_提供テキスト:_

****************

経済産業省によると、ITパスポート試験はユーザ企業でのIT利活用に必要な基礎知識を習得するためにさらに活用が見込まれると想定しています。
ITパスポート試験の詳細情報

ITパスポート試験は情報処理推進機構(IPA)によって試験運営されています。情報処理推進機構ではIT利活用者(ITユーザ)向け試験と情報処理技術者向け試験を整備し、国家試験として提供しています。以降で、ITパスポート試験の具体的な試験詳細について説明しています。
ITパスポート試験の試験内容
ITパスポート試験は、試験時間120分で100問が出題されます。出題形式は四肢択一式です。出題分野は3分野で、経営全般のストラテジ系が約35問、IT管理のマネジメント系が約20問、IT技術のテクノロジ系が約45問出題されます。
合格基準は全体1,000点のうち合格点が600点以上、正答率60%以上が合格です。さらに、3分野それぞれ1,000点のうち合格点が300点以上、正答率30%以上が合格基準となります。
受験手数料は5,700円(消費税込)ですが、令和4年(2022年)4月実施分から7,500円(消費税込)に改定されます。受験を検討される方は改定前に受験を検討するのが良いでしょう。
ITパスポート試験の出題範囲
ITパスポート試験の出題範囲は、それぞれ3つの分野において以下の通り定義されています。
・ストラテジ系の出題範囲:企業活動に必要とされる経営知識と経営・システム戦略を対象とします。 企業と法務(企業活動、法務)が範囲設定されています。 経営戦略(経営戦略マネジメント、技術戦略マネジメント、ビジネスインダストリ)が範囲設定されています。 システム戦略(システム戦略、システム企画)が範囲設定されています。
・マネジメント系の出題範囲:システム開発の技法やプロジェクト管理・サービス管理技法から出題されます。 開発技術(システム開発技術、ソフトウェア開発管理技術)が範囲設定されています。 プロジェクトマネジメント(プロジェクトマネジメント)が範囲設定されています。 サービスマネジメント(サービスマネジメント、システム監査)が範囲設定されています。
・テクノロジ系の出題範囲:コンピュータ理論とシステム要素・技術要素から出題されます。 基礎理論(基礎理論、アルゴリズムとプログラミング)が範囲設定されています。 コンピュータシステム(コンピュータ構成要素、システム構成要素、ソフトウェア、ハードウェア)が範囲設定されています。 技術要素(ヒューマンインタフェース、マルチメディア、データベース、ネットワーク、セキュリティ)が範囲設定されています。 参考:情報処理推進機構(IPA)試験要綱・シラバス など
ITパスポート試験の受験方法
ITパスポート試験は2011年(平成23年)からCBT方式で実施されています。CBTとは「Computer Based Testing」の略で従来の集合試験会場での筆記試験に代わり、コンピュータ利用の試験会場で実施します。試験会場は試験委託先となる全国のプロメトリック株式会社の運営サイト・会場を活用しています。

****************

_抽出情報:_
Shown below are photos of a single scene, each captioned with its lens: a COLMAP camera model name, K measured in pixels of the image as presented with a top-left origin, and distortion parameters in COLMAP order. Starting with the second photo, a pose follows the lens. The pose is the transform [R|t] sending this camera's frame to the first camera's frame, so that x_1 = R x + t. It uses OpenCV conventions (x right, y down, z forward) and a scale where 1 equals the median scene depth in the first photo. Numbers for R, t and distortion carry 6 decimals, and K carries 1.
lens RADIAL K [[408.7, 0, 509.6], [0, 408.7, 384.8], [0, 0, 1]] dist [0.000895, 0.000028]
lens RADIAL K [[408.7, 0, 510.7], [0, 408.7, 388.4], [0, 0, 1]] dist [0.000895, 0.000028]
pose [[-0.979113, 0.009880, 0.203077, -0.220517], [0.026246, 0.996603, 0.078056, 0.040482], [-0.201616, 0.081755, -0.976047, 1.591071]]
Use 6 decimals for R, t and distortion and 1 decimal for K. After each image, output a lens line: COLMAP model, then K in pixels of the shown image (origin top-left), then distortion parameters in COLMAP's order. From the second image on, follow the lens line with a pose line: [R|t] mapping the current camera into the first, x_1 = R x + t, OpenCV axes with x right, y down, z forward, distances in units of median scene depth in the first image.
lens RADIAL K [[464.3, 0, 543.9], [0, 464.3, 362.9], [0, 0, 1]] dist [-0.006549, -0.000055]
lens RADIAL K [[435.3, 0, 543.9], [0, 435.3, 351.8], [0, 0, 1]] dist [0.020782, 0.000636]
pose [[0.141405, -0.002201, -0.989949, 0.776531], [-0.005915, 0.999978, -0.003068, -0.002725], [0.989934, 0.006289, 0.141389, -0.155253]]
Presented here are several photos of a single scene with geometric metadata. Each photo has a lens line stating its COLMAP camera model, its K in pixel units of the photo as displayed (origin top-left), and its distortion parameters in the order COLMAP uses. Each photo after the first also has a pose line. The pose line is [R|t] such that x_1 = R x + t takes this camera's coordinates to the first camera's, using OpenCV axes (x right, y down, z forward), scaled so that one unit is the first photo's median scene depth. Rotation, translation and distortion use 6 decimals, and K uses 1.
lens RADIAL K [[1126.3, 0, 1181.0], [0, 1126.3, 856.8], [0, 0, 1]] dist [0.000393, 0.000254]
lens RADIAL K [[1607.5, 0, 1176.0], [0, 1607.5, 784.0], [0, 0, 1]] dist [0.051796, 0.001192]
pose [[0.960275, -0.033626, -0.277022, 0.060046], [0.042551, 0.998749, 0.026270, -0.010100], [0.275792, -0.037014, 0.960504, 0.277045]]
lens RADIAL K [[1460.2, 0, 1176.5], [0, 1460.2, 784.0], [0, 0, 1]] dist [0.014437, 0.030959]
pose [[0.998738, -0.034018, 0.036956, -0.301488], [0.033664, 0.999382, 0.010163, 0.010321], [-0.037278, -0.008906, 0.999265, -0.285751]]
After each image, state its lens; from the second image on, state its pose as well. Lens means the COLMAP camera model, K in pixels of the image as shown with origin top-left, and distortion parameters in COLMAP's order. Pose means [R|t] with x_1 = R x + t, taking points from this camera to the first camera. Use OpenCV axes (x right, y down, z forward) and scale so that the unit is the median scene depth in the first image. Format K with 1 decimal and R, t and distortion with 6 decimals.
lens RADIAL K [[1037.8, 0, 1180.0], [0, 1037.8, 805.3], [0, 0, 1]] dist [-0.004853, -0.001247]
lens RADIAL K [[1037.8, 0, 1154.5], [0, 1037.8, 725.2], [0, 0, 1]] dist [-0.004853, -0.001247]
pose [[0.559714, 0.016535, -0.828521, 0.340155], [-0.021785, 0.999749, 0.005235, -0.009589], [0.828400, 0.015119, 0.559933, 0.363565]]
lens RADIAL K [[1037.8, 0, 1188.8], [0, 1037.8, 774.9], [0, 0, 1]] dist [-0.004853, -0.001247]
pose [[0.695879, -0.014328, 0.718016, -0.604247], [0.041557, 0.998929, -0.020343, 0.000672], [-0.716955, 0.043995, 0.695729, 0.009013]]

****************

_情報の活用:_
**1.** 提供テキストのうち、「ITパスポート試験は情報処理」で始まり「ジ系が約45問出題されます。」まで続く部分を、一字一句変えずに繰り返してください。
**2.** 提供テキストによると、ITパスポート試験の受験手数料は令和4年（2022年）4月実施分からいくらに改定されますか？
エントリを参照する必要はありません。

_タスク別回答:_
**1.**
ITパスポート試験は情報処理推進機構(IPA)によって試験運営されています。情報処理推進機構ではIT利活用者(ITユーザ)向け試験と情報処理技術者向け試験を整備し、国家試験として提供しています。以降で、ITパスポート試験の具体的な試験詳細について説明しています。
ITパスポート試験の試験内容
ITパスポート試験は、試験時間120分で100問が出題されます。出題形式は四肢択一式です。出題分野は3分野で、経営全般のストラテジ系が約35問、IT管理のマネジメント系が約20問、IT技術のテクノロジ系が約45問出題されます。

**2.** 7,500円（消費税込）に改定されます。